**Work to complete**
Turn the paragraph of the text about Tridev Roy that begins "Roy was born in 1933" into a short bulleted list that keeps its main facts.

═════ Document extract ═════

Minister of Minorities Affairs & Tourism
- In office 14 August 1973 – 22 October 1974
- President: Fazal Ilahi Chaudhry
- Prime Minister: Zulfikar Ali Bhutto
- Preceded by: Office established
- Succeeded by: Office abolished

Member of the East Pakistan Legislative Assembly
- In office 17 December 1970 – 17 April 1971
- Preceded by: Maung Shwe Prue Chowdhury
- Succeeded by: Constituency dissolved
- Constituency: PE-150 (Chittagong Hill Tracts)

Ambassador of Pakistan to Argentina
- In office 1981–1995
- President: Zia-ul-Haq; Ghulam Ishaq Khan;
- Prime Minister: Muhammad Khan Junejo
- Preceded by: Abdul Sattar
- Succeeded by: Khalid Mehmood

High Commissioner of Pakistan to Sri Lanka
- In office 1995–1996
- President: Ghulam Ishaq Khan
- Prime Minister: Benazir Bhutto
- Preceded by: Ashraf Qazi
- Succeeded by: Ashraf Qazi

Personal details
- Born: 14 May 1933 Rangamati District, Chittagong Hill Tracts, British India
- Died: 17 September 2012 (aged 79) Islamabad, Pakistan
- Party: Pakistan People's Party
- Children: Devasish Roy
- Parents: Nalinaksha Roy (father); Benita Roy (mother);
- Occupation: Writer, politician, diplomat

= Tridev Roy =

Pakistani politician

Raja Tridiv Roy (Chakma: 𑄖𑄳𑄢𑄨𑄘𑄨𑄝𑄴 𑄢𑄧𑄠𑄴) sometimes spelled Tridev Roy, (14 May 1933 – 17 September 2012) was a Pakistani Buddhist politician, diplomat and writer who was Minister of Minorities Affairs & Tourism in the Zulfikar Ali Bhutto cabinet. He was also the 50th Raja of the Chakma tribe in the Chittagong Hill Tracts region of present-day Bangladesh from 2 May 1953, until his abdication in 1971 following the Bangladesh Liberation War. He chose to remain a Pakistani when Bangladesh achieved independence in 1971. He became known as a writer, diplomat, Buddhist religious leader and politician in Pakistan.

Between 1981 and 1995, he served as Ambassador of Pakistan to Argentina with concurrent accreditation in Chile, Uruguay, Peru and Ecuador. He was also a Minister-For-Life within the Pakistani government. Tridev Roy died in September 2012.

==Biography==
Roy was born in 1933 in the Chakma Rajbari in Rangamati, Chittagong Hill Tracts, British India. He was the son of Raja Nalinaksha Roy. His mother Benita Roy was the granddaughter of Keshub Chandra Sen, a leading nineteenth century Brahmo Samaj leader and reformer of Bengal. Leading actress and danseuse Sadhana Bose and classical singer Naina Devi were his maternal aunts.

He was installed as the 50th Raja, or hereditary King of the Chakma Circle, on 2 May 1953. Roy abdicated the throne 1971 in favour of his son, Raja Devasish Roy, the current ruler of the Chakma people, during the Bangladesh Liberation War. Roy remained a practicing Buddhist, the predominant faith of the Chakma people, throughout his life.

═════ Data for analysis ═════

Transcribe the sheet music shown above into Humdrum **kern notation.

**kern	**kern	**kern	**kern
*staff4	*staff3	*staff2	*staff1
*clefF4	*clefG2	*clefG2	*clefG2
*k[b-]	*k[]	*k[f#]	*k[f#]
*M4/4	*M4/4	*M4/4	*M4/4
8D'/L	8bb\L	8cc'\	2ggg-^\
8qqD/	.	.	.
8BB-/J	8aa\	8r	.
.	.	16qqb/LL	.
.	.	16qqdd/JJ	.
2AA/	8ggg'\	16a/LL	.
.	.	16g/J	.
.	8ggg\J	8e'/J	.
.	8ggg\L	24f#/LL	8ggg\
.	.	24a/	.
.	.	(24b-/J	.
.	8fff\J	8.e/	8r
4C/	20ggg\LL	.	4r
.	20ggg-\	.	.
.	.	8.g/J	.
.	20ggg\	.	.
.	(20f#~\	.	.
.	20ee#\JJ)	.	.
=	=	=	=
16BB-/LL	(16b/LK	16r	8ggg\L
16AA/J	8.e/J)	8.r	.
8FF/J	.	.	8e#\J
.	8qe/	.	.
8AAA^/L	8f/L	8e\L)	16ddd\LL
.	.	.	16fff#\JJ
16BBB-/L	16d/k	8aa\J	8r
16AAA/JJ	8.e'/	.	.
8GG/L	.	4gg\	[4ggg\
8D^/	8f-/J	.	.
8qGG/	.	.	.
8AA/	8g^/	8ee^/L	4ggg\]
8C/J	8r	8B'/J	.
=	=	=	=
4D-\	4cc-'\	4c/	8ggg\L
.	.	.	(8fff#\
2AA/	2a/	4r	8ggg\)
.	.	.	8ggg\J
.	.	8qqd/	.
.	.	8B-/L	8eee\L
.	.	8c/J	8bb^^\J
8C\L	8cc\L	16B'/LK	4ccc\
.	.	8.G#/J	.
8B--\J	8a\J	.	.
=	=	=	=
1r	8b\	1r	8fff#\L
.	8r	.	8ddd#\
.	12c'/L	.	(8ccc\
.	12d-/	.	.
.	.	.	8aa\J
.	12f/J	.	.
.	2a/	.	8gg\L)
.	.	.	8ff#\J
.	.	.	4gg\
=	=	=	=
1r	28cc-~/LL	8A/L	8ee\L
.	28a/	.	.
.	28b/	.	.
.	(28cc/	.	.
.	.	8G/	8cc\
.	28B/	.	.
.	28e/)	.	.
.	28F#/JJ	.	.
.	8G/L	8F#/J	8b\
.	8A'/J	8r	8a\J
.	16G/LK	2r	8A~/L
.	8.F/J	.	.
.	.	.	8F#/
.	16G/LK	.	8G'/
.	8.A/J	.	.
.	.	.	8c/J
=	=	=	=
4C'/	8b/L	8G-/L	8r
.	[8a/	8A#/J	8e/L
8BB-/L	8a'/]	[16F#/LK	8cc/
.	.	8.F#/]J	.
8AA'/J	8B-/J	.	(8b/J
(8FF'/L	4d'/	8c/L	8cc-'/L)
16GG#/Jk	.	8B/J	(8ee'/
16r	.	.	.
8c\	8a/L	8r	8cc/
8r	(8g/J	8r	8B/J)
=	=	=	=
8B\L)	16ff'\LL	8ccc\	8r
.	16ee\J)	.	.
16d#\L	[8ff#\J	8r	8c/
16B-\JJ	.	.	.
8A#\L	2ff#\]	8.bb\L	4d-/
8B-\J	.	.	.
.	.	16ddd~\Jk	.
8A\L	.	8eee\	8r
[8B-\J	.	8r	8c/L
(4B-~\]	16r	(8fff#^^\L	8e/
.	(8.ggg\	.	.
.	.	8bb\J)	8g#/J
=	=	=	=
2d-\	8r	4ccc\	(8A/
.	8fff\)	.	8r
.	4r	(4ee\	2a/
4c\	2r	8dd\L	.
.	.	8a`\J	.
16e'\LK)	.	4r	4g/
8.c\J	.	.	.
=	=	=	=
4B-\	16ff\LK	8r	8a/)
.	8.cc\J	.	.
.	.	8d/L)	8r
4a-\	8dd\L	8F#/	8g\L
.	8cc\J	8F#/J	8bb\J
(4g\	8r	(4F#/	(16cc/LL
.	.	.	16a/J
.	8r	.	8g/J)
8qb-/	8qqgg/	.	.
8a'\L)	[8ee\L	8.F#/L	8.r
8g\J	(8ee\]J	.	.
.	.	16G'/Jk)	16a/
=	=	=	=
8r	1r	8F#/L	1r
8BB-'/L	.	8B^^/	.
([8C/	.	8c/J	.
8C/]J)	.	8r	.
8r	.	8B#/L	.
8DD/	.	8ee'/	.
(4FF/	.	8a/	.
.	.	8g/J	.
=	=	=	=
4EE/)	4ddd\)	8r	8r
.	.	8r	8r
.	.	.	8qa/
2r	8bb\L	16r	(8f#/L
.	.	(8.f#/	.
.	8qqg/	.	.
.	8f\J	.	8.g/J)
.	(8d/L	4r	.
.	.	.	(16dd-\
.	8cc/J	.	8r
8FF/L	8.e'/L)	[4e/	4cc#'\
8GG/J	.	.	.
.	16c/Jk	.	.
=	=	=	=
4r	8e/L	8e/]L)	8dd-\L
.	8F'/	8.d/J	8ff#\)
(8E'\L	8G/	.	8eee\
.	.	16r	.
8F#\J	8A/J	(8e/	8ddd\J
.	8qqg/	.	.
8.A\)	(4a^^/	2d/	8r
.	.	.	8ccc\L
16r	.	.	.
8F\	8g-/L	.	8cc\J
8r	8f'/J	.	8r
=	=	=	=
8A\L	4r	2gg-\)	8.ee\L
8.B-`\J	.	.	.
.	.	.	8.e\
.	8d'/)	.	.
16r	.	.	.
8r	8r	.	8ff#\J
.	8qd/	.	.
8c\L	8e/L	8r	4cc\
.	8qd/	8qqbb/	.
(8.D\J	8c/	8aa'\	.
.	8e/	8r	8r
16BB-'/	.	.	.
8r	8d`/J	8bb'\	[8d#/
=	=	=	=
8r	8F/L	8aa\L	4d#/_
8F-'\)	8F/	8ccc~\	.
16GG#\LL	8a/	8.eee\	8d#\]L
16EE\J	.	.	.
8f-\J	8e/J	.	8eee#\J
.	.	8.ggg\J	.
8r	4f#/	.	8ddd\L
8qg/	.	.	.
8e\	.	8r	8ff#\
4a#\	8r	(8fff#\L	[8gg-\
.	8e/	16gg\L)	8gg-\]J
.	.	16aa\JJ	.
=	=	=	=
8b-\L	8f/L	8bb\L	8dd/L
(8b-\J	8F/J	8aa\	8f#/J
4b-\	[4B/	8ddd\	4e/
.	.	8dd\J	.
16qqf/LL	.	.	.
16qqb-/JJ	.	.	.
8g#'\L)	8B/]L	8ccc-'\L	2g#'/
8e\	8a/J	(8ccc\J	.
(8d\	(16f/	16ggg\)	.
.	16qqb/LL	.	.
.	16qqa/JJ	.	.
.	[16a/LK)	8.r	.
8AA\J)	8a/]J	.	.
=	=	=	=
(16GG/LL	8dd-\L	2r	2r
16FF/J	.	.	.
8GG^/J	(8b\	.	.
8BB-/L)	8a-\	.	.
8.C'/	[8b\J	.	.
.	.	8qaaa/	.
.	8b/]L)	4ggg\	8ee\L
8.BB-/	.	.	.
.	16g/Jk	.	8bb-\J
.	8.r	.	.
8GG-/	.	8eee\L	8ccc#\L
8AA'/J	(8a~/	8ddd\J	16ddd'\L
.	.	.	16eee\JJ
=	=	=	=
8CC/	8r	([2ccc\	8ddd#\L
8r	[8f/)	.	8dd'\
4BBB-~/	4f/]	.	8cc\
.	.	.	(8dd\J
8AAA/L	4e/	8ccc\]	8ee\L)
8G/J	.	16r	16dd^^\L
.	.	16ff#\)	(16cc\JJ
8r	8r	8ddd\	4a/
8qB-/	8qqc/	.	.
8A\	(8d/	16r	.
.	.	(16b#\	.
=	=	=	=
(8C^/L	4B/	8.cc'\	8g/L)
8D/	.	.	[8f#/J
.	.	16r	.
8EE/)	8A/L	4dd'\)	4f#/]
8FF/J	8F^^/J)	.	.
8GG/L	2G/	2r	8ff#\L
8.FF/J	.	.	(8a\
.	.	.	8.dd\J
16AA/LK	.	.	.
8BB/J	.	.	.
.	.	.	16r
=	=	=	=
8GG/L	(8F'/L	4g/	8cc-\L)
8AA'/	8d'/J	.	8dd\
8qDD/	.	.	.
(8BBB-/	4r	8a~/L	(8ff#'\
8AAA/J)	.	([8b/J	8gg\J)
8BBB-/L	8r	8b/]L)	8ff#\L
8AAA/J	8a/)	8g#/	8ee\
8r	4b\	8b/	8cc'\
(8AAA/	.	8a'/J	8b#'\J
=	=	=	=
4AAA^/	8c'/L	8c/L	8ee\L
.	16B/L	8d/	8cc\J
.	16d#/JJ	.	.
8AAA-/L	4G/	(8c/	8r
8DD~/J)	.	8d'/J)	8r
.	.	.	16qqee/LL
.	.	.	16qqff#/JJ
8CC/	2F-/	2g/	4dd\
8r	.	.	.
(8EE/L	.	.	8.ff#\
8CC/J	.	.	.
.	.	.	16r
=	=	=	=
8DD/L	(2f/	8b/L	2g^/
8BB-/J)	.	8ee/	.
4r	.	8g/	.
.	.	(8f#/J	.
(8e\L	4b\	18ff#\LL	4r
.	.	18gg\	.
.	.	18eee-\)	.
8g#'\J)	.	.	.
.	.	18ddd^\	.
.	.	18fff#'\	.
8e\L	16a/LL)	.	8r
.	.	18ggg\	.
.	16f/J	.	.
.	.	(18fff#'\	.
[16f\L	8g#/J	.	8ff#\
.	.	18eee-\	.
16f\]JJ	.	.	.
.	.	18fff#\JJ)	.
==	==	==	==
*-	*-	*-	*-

═════

**Problem solution**
- Born in 1933 in the Chakma Rajbari in Rangamati, Chittagong Hill Tracts, British India
- Son of Raja Nalinaksha Roy
- His mother, Benita Roy, was a granddaughter of Keshub Chandra Sen, a leading nineteenth-century Brahmo Samaj leader and reformer of Bengal
- His maternal aunts were actress and danseuse Sadhana Bose and classical singer Naina Devi